• [作業指示]:
チャーリーカンパニーの記事のうち、「チャーリーカンパニー【拡大】」を含む箇所から「橋バス停前』」が控えている。」までを、「相棒」を「パートナー」に置き換えて書き換えてください。

【今週のご推笑・東】チャーリーカンパニー 新相棒で“試練”乗り切り

2010.04.30


チャーリーカンパニー【拡大】

 35年を迎えたチャーリーカンパニーに危機が訪れた。3月をもって日高のぼるが脱退することになったのだ。63歳になる日高てん(右)=は、「ピンになる、辞める、新コンビを見つける…」と、いくつかの選択肢を上げては思い悩んだ。

 だが、笑いの職人・てんは、コントを捨てなかった。「背が高い。顔がいい。頭がいい」という条件にかなった42歳の俳優、菊地じん=同(左)=を相棒に迎え、新生チャリカンが誕生した。菊地は「コントとは、楽しい試練。人生の師匠」と、テレながら抱負を語った。

 4月に入り本格始動。浅草・東洋館での新コンビ初舞台は、コントもネタおろしで、葬儀の案内人のてんが、遊び人風の男・じんに対し、あの手この手を使って通夜の参列者に誘い込むという内容。てんが軽快にギャグを仕掛けると、じんは硬さを残しながらも受け止める。

 爆笑のなか試金石の15分は過ぎた。舞台を終え、じんは初の寄席出演に「緊張して…。確かこれでいいんだなって感じでした」と汗を拭い、隣でてんは「泣き目になってたな。やりやすかったよ。気持ちよくできた」と目を細め、新相棒に及第点をつけた。

 5月6、7日は東京・大井町の「きゅりあん小ホール」で午後7時から、新生チャリカンのコントと、てん率いる東京新喜劇の爆笑劇の2本出てのライブ「爆笑コント&爆笑喜劇『殿様蛙橋バス停前』」が控えている。

 風刺の効いたネタ、ウイットに富んだギャグに加え、21歳の年の差を武器にミステリアスな笑いの要素もプラスされた。秀逸のコントはワンランクアップした笑いのステージに駆け上がっていくだろう。

• [資料]:
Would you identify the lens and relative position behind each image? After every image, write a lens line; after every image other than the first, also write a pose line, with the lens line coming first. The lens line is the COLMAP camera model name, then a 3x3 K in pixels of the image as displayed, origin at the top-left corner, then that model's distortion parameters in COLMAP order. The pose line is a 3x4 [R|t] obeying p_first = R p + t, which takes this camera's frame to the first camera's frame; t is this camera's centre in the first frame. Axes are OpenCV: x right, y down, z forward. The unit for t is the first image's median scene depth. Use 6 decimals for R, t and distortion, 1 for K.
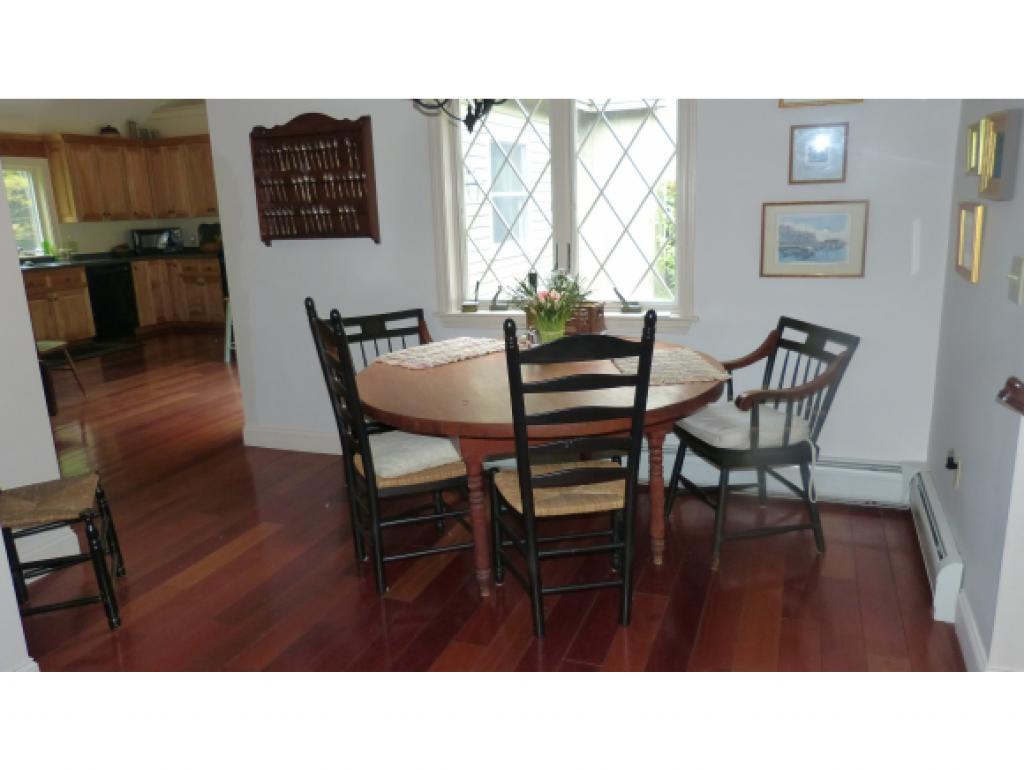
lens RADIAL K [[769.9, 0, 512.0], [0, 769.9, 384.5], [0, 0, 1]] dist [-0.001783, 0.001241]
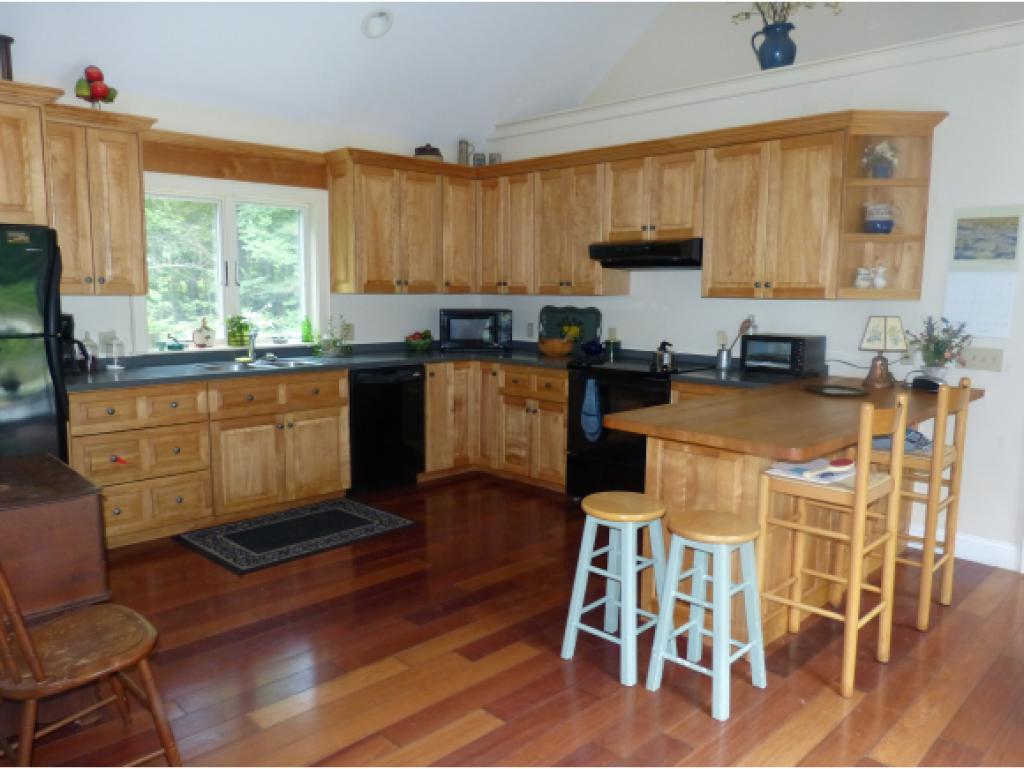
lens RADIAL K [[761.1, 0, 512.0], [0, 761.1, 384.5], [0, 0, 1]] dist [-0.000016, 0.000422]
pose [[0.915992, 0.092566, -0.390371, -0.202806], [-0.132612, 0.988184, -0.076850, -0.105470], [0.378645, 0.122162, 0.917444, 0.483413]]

• [作業結果]:
チャーリーカンパニー【拡大】

 35年を迎えたチャーリーカンパニーに危機が訪れた。3月をもって日高のぼるが脱退することになったのだ。63歳になる日高てん(右)=は、「ピンになる、辞める、新コンビを見つける…」と、いくつかの選択肢を上げては思い悩んだ。

 だが、笑いの職人・てんは、コントを捨てなかった。「背が高い。顔がいい。頭がいい」という条件にかなった42歳の俳優、菊地じん=同(左)=をパートナーに迎え、新生チャリカンが誕生した。菊地は「コントとは、楽しい試練。人生の師匠」と、テレながら抱負を語った。

 4月に入り本格始動。浅草・東洋館での新コンビ初舞台は、コントもネタおろしで、葬儀の案内人のてんが、遊び人風の男・じんに対し、あの手この手を使って通夜の参列者に誘い込むという内容。てんが軽快にギャグを仕掛けると、じんは硬さを残しながらも受け止める。

 爆笑のなか試金石の15分は過ぎた。舞台を終え、じんは初の寄席出演に「緊張して…。確かこれでいいんだなって感じでした」と汗を拭い、隣でてんは「泣き目になってたな。やりやすかったよ。気持ちよくできた」と目を細め、新パートナーに及第点をつけた。

 5月6、7日は東京・大井町の「きゅりあん小ホール」で午後7時から、新生チャリカンのコントと、てん率いる東京新喜劇の爆笑劇の2本出てのライブ「爆笑コント&爆笑喜劇『殿様蛙橋バス停前』」が控えている。